** begin Input for this task **
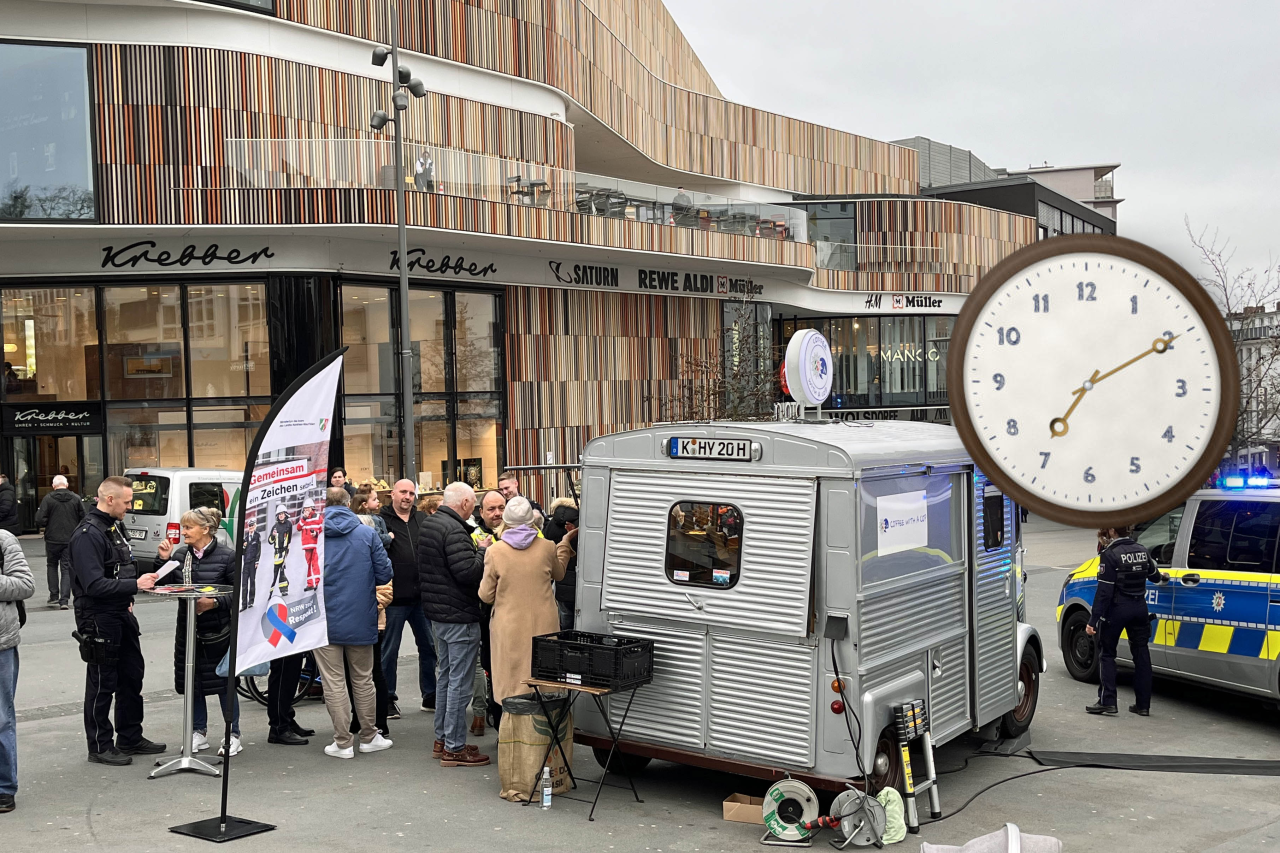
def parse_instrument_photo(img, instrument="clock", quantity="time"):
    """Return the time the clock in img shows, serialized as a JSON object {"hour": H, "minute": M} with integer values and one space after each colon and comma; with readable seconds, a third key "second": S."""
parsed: {"hour": 7, "minute": 10}
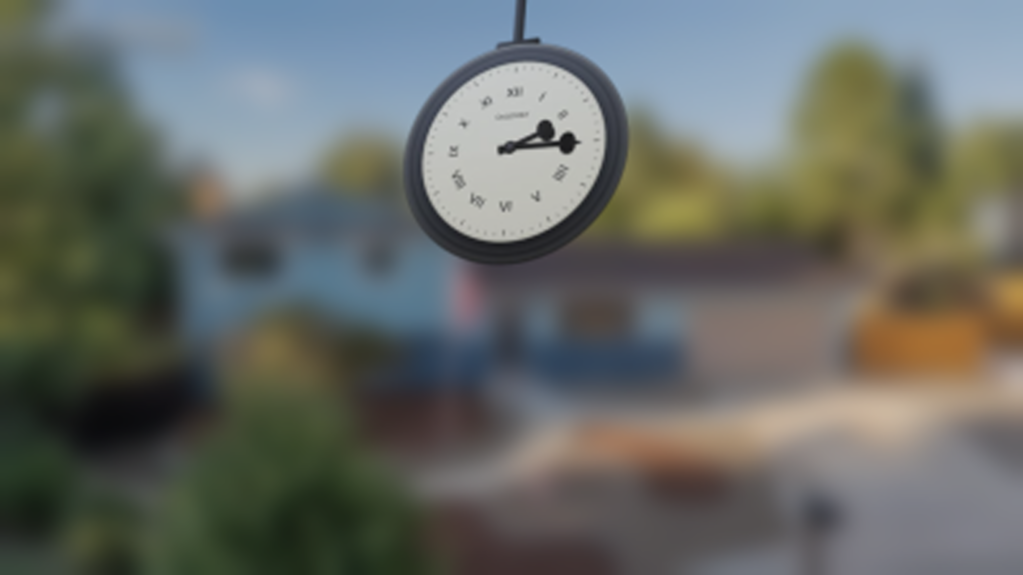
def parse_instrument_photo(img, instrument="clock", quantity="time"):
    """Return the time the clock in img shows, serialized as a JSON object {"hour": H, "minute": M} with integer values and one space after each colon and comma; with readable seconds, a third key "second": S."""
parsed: {"hour": 2, "minute": 15}
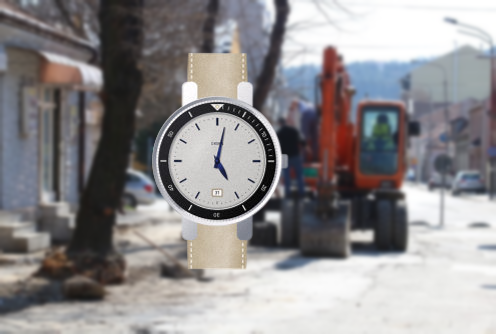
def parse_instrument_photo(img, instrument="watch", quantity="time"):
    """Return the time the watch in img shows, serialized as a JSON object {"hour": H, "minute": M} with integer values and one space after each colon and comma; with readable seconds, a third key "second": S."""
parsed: {"hour": 5, "minute": 2}
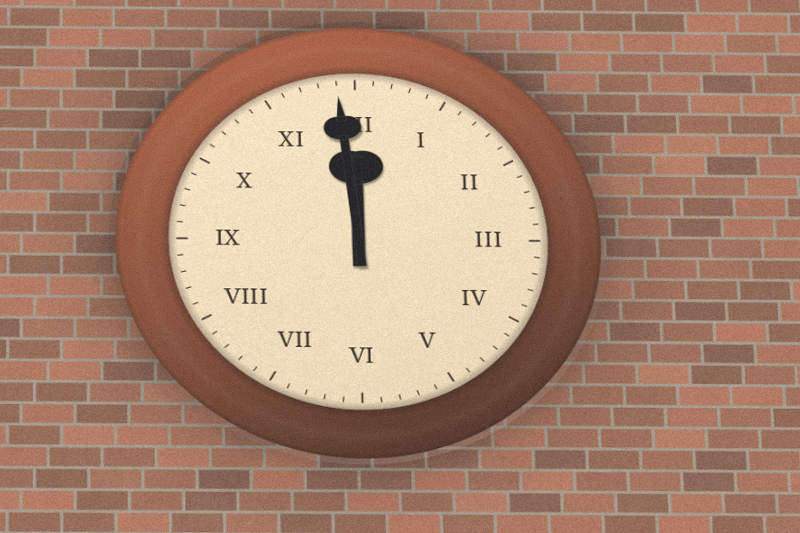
** end Input for this task **
> What to produce
Lay out every line of the listing above as a Markdown table with two columns, Row for the row number and Line for the line itself, and skip any blank lines. Leave the pictures out of the table.

> Answer in full
| Row | Line |
|---|---|
| 1 | def parse_instrument_photo(img, instrument="clock", quantity="time"): |
| 2 |     """Return the time the clock in img shows, serialized as a JSON object {"hour": H, "minute": M} with integer values and one space after each colon and comma; with readable seconds, a third key "second": S.""" |
| 3 | parsed: {"hour": 7, "minute": 10} |
| 4 | def parse_instrument_photo(img, instrument="clock", quantity="time"): |
| 5 |     """Return the time the clock in img shows, serialized as a JSON object {"hour": H, "minute": M} with integer values and one space after each colon and comma; with readable seconds, a third key "second": S.""" |
| 6 | parsed: {"hour": 2, "minute": 15} |
| 7 | def parse_instrument_photo(img, instrument="watch", quantity="time"): |
| 8 |     """Return the time the watch in img shows, serialized as a JSON object {"hour": H, "minute": M} with integer values and one space after each colon and comma; with readable seconds, a third key "second": S.""" |
| 9 | parsed: {"hour": 5, "minute": 2} |